TASK DIRECTIONS:
Search the entries below for the word "TestBench", then copy each line in which it is found.

RECORDS SHOWN:
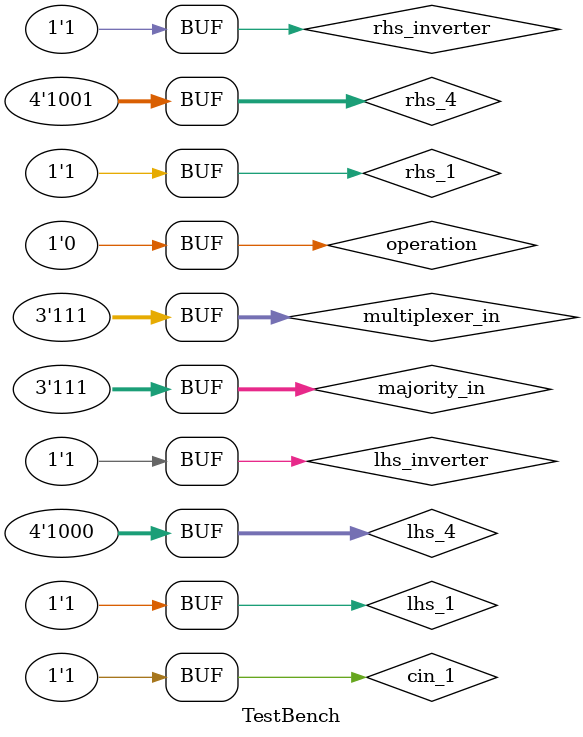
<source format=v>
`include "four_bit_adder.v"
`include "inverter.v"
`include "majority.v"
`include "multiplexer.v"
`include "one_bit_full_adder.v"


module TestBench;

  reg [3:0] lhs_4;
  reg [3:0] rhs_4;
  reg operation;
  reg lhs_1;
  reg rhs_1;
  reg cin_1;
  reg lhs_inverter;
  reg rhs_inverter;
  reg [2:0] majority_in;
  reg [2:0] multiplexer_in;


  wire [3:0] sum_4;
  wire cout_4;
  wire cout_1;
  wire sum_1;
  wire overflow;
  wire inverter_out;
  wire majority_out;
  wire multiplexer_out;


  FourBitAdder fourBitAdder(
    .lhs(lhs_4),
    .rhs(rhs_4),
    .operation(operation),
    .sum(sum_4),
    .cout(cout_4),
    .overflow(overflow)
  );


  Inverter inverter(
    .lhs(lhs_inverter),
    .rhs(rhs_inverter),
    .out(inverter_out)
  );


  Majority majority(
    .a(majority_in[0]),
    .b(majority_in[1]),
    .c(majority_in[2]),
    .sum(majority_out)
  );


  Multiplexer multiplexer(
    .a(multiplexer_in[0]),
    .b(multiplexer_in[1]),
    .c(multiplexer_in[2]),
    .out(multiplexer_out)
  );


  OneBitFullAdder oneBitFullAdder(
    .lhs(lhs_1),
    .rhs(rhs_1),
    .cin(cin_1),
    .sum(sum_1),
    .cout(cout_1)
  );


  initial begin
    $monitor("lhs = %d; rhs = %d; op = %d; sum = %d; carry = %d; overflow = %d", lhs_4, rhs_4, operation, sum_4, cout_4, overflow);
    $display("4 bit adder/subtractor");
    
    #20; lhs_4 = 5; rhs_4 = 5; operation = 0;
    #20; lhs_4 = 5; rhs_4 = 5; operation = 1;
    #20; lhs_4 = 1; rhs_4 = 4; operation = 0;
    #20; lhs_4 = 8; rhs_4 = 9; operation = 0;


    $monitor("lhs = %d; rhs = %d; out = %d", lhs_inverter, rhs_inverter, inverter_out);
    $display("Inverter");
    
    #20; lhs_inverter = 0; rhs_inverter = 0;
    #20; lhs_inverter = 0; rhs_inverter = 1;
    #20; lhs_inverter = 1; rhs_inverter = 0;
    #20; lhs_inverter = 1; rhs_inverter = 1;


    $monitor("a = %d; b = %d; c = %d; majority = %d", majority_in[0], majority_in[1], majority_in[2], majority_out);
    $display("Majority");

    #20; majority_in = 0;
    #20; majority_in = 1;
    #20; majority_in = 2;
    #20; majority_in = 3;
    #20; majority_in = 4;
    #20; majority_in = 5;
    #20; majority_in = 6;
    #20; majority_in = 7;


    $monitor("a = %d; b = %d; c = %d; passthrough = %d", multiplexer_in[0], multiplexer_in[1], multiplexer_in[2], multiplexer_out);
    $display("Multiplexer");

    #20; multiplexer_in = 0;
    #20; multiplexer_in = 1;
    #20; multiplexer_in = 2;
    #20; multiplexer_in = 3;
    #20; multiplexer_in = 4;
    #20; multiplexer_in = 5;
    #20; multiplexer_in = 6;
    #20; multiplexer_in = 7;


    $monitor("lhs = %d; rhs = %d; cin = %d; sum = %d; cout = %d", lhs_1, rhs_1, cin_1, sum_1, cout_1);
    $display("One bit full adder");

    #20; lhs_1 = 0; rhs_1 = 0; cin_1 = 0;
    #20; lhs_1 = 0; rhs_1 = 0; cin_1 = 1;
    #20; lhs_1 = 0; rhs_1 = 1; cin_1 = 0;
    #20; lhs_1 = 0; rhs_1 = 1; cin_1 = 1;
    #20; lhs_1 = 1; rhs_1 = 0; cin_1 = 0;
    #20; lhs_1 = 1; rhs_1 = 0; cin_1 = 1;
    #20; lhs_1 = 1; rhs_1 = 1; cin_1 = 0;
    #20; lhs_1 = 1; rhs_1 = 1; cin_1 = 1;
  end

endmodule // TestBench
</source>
---
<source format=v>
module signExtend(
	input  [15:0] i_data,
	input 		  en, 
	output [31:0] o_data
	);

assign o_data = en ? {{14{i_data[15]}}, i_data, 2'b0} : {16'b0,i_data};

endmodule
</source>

RESPONSE FOR THIS EXERCISE:
module TestBench;
endmodule // TestBench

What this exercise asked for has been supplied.